*AUSZUG:*
-------------------------

Bereits seit der Antike galt es als philosophisches Problem, ob den Universalbegriffen ein reales Sein zukommt oder ob sie bloße Bezeichnungen sind, was schließlich im Mittelalter zum sog. Universalienstreit führte.

Aus geisteswissenschaftlicher Sicht sind die Gruppenseelen als die wahre geistige Realität anzusehen, die sich hinter dem philosophischen Universalien-Begriff verbirgt.

Gemäßigter Realismus

Hauptartikel: Universalienstreit

Als Aristoteliker und ausgehend von den Kommentaren zu Aristoteles von Averroes und Avicenna vertraten in der Hochscholastik (13. Jahrhundert) Albertus Magnus und Thomas von Aquin einen gemäßigten Realismus. Das Allgemeine hat eine denkunabhängige Grundlage in den Einzeldingen; es existiert zwar nicht selbst, ist aber in den Dingen realisiert: „universalia autem non sunt res subsistentes, sed habent esse solum in singularibus“[1] („Das Allgemeine ist aber kein selbständiges Ding, sondern hat nur in den Einzeldingen Sein“[2]). Ohne die Realisierung im Einzelding ist das Allgemeine nur ein Gedanke. Thomas unterschied dabei

  1. Universalien, die sich in der göttlichen Vernunft bilden und vor den Einzeldingen existieren (universalia ante rem oder auch universala ante multiplicitatem),
  2. Universalien, die als Allgemeines in den Einzeldingen selbst existieren (universalia in re oder universala in multiplicitate),
  3. Universalien, die als Begriffe im Verstand des Menschen existieren, das heißt nach den Dingen (universalia post rem oder universala post multiplicitatem).

-------------------------

*AUFGABENSTELLUNG:*
Stimmen diese drei Aussagen mit dem Auszug über den Universalienstreit überein? Beantworte jede mit Ja oder Nein und belege sie mit den entscheidenden Worten des Auszugs als wörtlichem Zitat.
(a) Albertus Magnus und Thomas von Aquin vertraten einen gemäßigten Realismus.
(b) Der Universalienstreit entstand bereits in der Antike.
(c) Nach Thomas existieren die Universalien in der göttlichen Vernunft nach den Einzeldingen.

-------------------------

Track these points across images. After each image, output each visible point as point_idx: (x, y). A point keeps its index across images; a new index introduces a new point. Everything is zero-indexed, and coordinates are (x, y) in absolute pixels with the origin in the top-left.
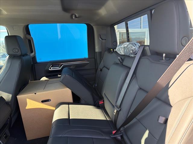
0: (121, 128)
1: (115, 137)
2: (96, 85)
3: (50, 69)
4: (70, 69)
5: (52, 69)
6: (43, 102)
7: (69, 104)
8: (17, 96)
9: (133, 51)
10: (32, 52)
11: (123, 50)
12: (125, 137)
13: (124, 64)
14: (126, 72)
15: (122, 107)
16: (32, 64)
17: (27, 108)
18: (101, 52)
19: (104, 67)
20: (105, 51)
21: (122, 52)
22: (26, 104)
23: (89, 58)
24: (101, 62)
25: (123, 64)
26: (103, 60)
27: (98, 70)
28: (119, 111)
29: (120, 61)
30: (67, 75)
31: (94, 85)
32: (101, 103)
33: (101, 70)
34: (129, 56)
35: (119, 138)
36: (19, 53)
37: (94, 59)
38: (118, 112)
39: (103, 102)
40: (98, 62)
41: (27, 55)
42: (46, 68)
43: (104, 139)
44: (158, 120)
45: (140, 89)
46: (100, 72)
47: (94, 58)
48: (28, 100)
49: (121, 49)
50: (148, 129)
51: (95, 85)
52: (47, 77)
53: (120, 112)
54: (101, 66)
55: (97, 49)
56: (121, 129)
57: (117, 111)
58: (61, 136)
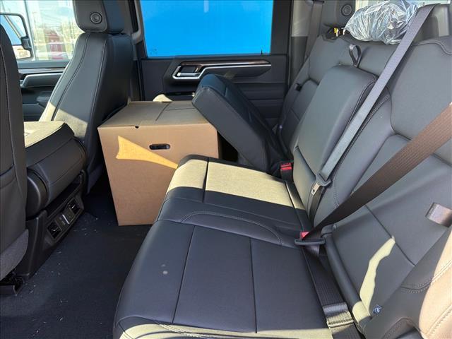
0: (324, 228)
1: (304, 246)
2: (281, 127)
3: (176, 76)
4: (222, 79)
5: (179, 76)
6: (153, 147)
7: (208, 159)
8: (98, 128)
9: (395, 24)
10: (136, 29)
11: (366, 25)
12: (330, 251)
13: (363, 65)
14: (365, 85)
15: (336, 178)
16: (135, 59)
17: (118, 157)
18: (307, 38)
19: (310, 79)
20: (318, 36)
21: (363, 33)
22: (117, 149)
23: (272, 54)
24: (302, 65)
25: (361, 66)
26: (307, 61)
27: (291, 88)
28: (326, 187)
29: (353, 58)
30: (209, 90)
31: (276, 127)
32: (285, 168)
33: (299, 88)
34: (381, 43)
35: (316, 249)
36: (103, 26)
37: (284, 57)
38: (322, 190)
39: (291, 168)
40: (295, 65)
41: (123, 34)
42: (167, 74)
43: (276, 245)
44: (428, 214)
45: (396, 133)
46: (297, 92)
47: (287, 55)
48: (121, 140)
49: (361, 23)
50: (393, 237)
51: (279, 126)
52: (167, 95)
53: (328, 190)
54: (300, 78)
55: (297, 31)
56: (324, 230)
57: (321, 187)
58: (179, 221)
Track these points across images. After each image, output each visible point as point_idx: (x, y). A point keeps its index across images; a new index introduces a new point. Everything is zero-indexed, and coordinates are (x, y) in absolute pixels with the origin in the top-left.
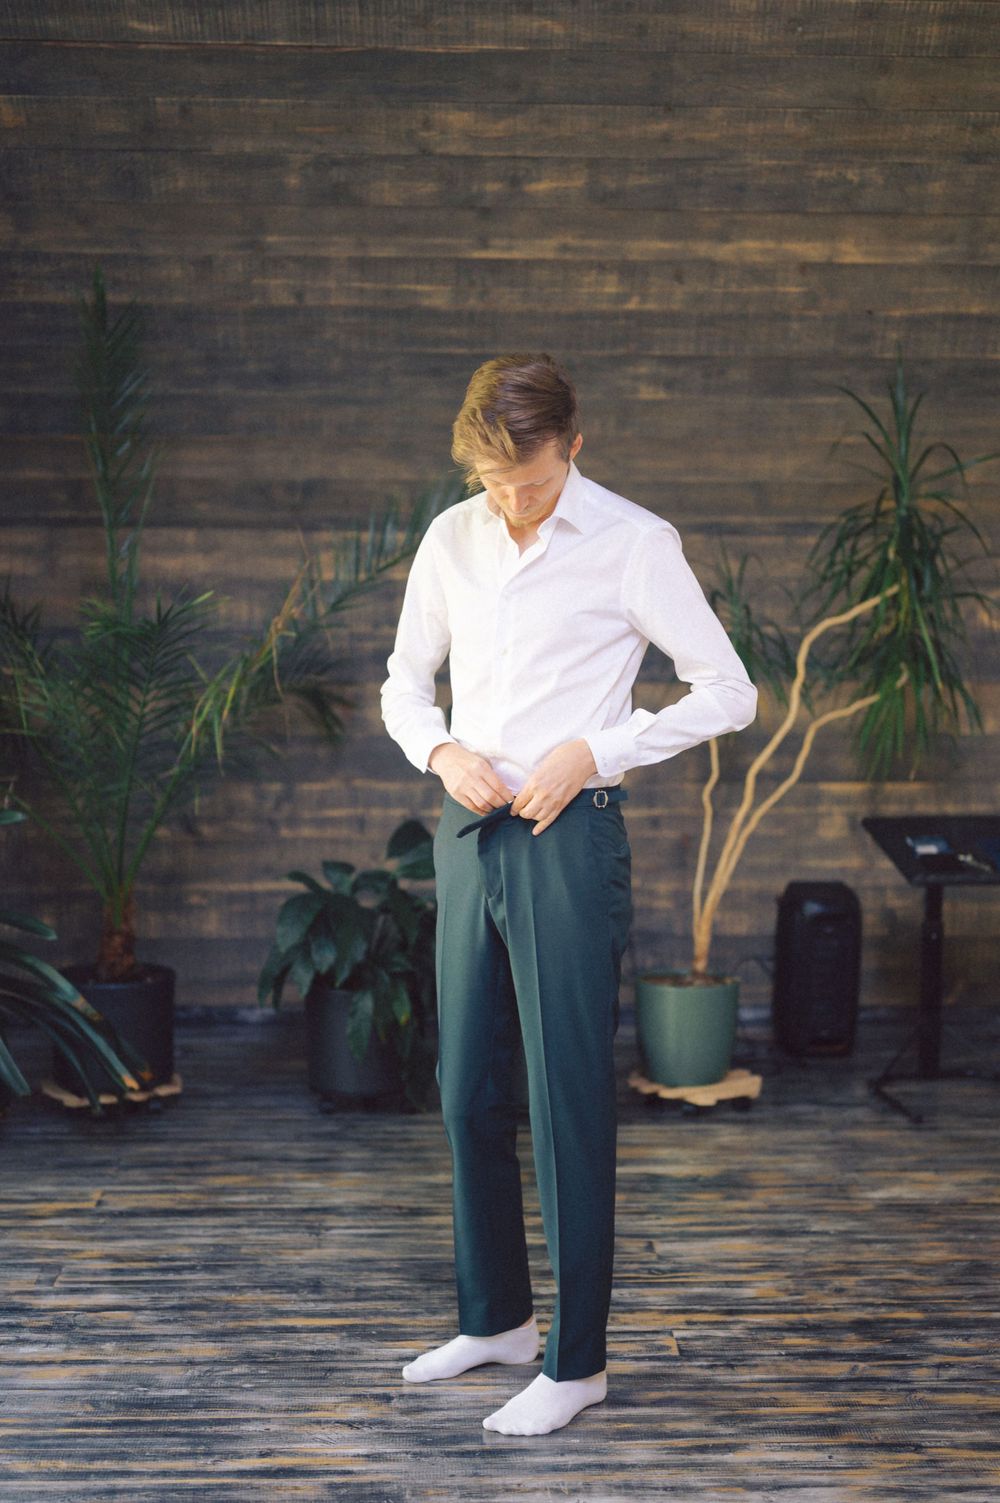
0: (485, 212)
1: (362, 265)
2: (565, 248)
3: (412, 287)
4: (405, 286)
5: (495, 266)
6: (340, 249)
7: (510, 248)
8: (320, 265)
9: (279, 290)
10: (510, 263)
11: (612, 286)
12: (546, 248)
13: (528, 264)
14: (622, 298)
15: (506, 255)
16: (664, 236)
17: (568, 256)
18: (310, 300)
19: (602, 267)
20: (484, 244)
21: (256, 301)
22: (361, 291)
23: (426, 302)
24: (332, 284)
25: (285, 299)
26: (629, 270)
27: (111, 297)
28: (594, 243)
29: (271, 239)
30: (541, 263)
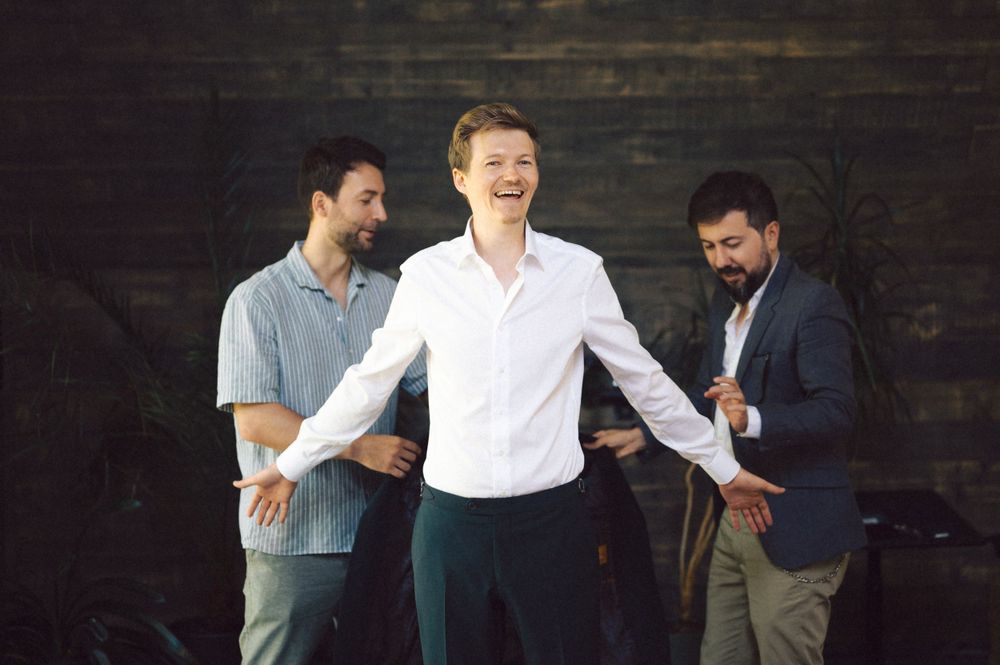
0: (509, 25)
1: (416, 67)
2: (571, 50)
3: (454, 82)
4: (449, 81)
5: (517, 66)
6: (397, 55)
7: (529, 51)
8: (383, 67)
9: (351, 86)
10: (530, 63)
11: (609, 78)
12: (557, 51)
13: (543, 63)
14: (617, 87)
15: (525, 57)
16: (647, 39)
17: (575, 56)
18: (376, 94)
19: (601, 64)
20: (509, 50)
21: (335, 95)
22: (415, 87)
23: (466, 94)
24: (392, 81)
25: (357, 93)
26: (622, 66)
27: (222, 95)
28: (592, 46)
29: (345, 48)
30: (552, 62)
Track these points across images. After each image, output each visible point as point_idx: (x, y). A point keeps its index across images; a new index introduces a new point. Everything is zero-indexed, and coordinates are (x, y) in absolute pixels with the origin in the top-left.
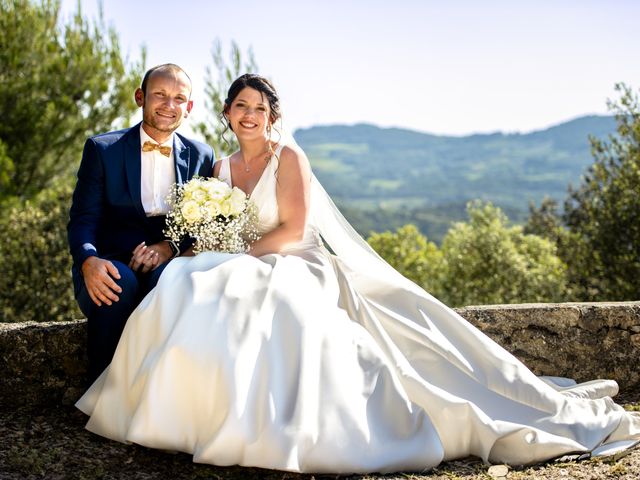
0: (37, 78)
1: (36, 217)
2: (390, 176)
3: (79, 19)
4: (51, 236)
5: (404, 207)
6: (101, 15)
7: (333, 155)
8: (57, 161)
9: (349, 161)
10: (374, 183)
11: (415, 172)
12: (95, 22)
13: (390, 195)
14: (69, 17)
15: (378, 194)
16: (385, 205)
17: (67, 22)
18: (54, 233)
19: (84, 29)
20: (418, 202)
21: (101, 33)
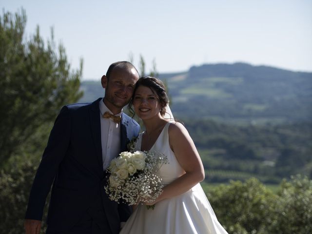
0: (8, 79)
1: (8, 181)
2: (259, 102)
3: (37, 39)
4: (18, 197)
5: (269, 124)
6: (52, 37)
7: (218, 85)
8: (21, 134)
9: (229, 90)
10: (247, 106)
11: (277, 99)
12: (48, 42)
13: (259, 115)
14: (30, 37)
15: (250, 115)
16: (254, 122)
17: (28, 40)
18: (20, 194)
19: (41, 45)
20: (279, 121)
21: (52, 49)
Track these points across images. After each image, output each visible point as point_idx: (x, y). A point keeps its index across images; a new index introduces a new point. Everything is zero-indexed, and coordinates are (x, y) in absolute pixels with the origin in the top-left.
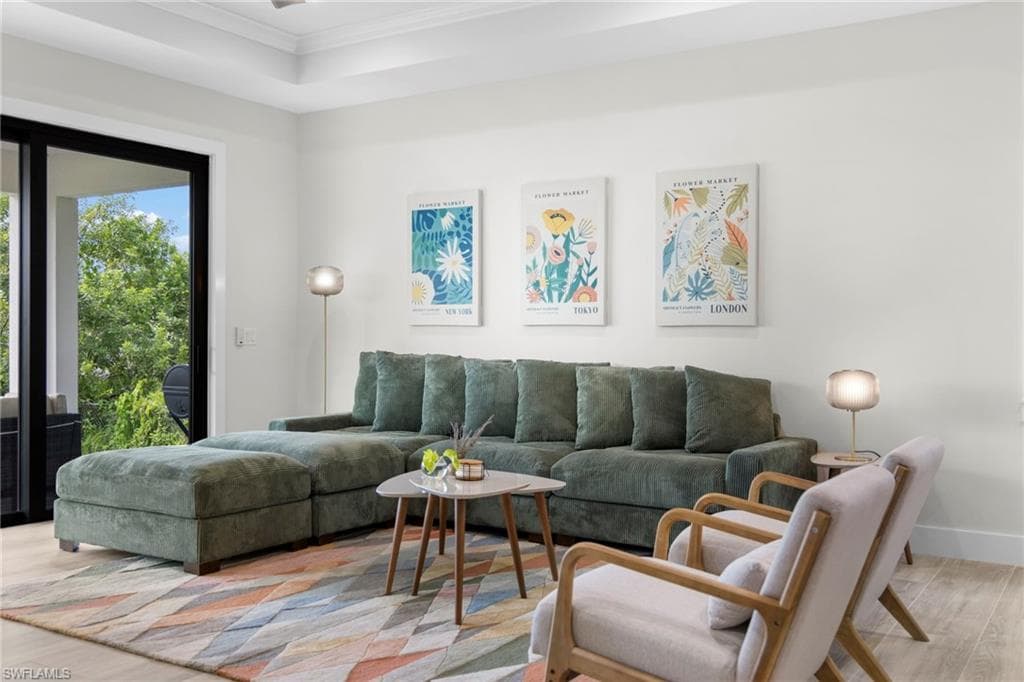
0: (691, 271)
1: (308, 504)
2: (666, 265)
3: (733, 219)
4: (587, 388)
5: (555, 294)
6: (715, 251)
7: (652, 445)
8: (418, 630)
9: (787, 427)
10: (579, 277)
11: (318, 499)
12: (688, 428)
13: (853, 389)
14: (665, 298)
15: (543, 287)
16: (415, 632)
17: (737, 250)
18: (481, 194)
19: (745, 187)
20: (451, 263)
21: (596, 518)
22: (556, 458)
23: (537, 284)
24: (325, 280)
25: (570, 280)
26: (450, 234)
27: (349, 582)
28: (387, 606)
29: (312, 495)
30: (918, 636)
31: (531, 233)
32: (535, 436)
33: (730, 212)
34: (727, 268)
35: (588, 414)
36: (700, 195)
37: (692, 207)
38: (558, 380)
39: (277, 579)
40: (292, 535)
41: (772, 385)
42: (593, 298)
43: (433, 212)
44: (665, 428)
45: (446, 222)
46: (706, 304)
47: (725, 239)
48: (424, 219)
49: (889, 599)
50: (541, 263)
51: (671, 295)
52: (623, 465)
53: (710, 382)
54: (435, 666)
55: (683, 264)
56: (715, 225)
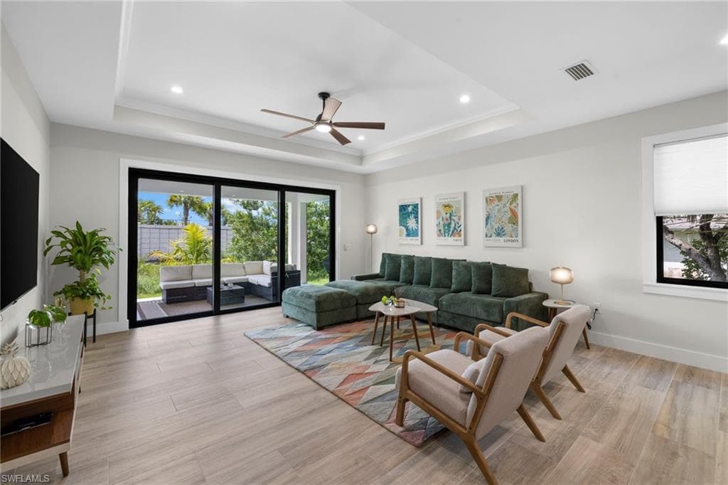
0: (496, 226)
1: (355, 308)
2: (487, 224)
3: (512, 207)
4: (456, 269)
5: (447, 234)
6: (505, 219)
7: (479, 292)
8: (376, 362)
9: (536, 288)
10: (455, 228)
11: (358, 306)
12: (493, 287)
13: (561, 275)
14: (486, 236)
15: (442, 232)
16: (374, 363)
17: (514, 219)
18: (421, 199)
19: (517, 195)
20: (411, 223)
21: (455, 320)
22: (442, 295)
23: (440, 231)
24: (371, 229)
25: (452, 229)
26: (411, 213)
27: (360, 339)
28: (369, 349)
29: (357, 304)
30: (580, 389)
31: (438, 212)
32: (437, 286)
33: (511, 204)
34: (510, 225)
35: (456, 279)
36: (499, 198)
37: (496, 202)
38: (445, 265)
39: (339, 335)
40: (348, 318)
41: (529, 272)
42: (460, 236)
43: (405, 206)
44: (484, 286)
45: (410, 209)
46: (502, 239)
47: (509, 214)
48: (403, 208)
49: (566, 371)
50: (442, 223)
51: (489, 235)
52: (464, 301)
53: (503, 269)
54: (374, 380)
55: (493, 224)
56: (506, 209)
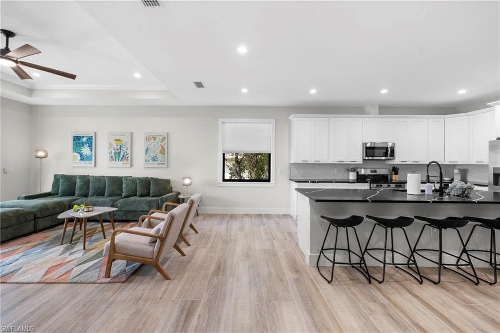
0: (152, 155)
1: (33, 222)
2: (146, 154)
3: (162, 144)
4: (125, 183)
5: (117, 160)
6: (158, 151)
7: (142, 196)
8: (71, 254)
9: (174, 190)
10: (124, 156)
11: (36, 220)
12: (151, 191)
13: (187, 181)
14: (146, 160)
15: (114, 158)
16: (70, 255)
17: (163, 151)
18: (95, 133)
19: (165, 138)
20: (86, 150)
21: (127, 215)
22: (116, 201)
23: (112, 157)
24: (41, 154)
25: (121, 156)
26: (85, 143)
27: (47, 243)
28: (61, 248)
29: (34, 219)
30: (197, 232)
31: (110, 144)
32: (110, 195)
33: (162, 142)
34: (161, 155)
35: (126, 189)
36: (154, 138)
37: (153, 141)
38: (117, 181)
39: (20, 247)
40: (26, 232)
41: (171, 181)
42: (127, 161)
43: (79, 137)
44: (145, 192)
45: (84, 140)
46: (156, 163)
47: (160, 149)
48: (77, 139)
49: (191, 226)
50: (113, 152)
51: (147, 160)
52: (134, 202)
53: (156, 180)
54: (75, 264)
55: (150, 153)
56: (158, 145)
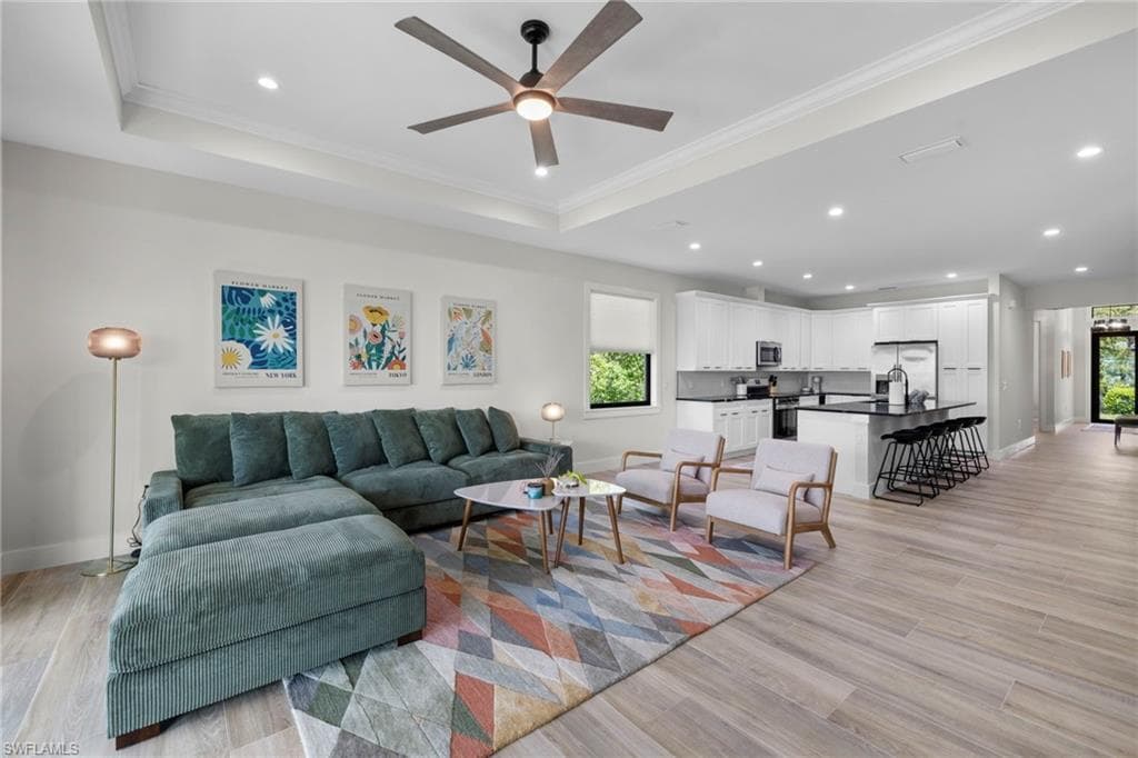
0: (463, 354)
2: (450, 350)
3: (485, 328)
5: (374, 364)
6: (476, 343)
10: (392, 353)
14: (449, 368)
15: (364, 359)
17: (487, 345)
18: (304, 284)
19: (490, 312)
20: (272, 336)
23: (359, 357)
24: (116, 344)
25: (386, 354)
26: (271, 311)
31: (353, 320)
33: (483, 323)
34: (482, 353)
36: (468, 312)
37: (464, 318)
42: (403, 367)
43: (250, 291)
45: (267, 301)
46: (471, 372)
47: (481, 338)
48: (237, 296)
50: (362, 342)
51: (453, 367)
55: (459, 349)
56: (475, 330)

-------------------------

*ANTWORTBEREICH:*
(a) Ja: „vertraten in der Hochscholastik (13. Jahrhundert) Albertus Magnus und Thomas von Aquin einen gemäßigten Realismus“
(b) Nein: „was schließlich im Mittelalter zum sog. Universalienstreit führte“
(c) Nein: „Universalien, die sich in der göttlichen Vernunft bilden und vor den Einzeldingen existieren“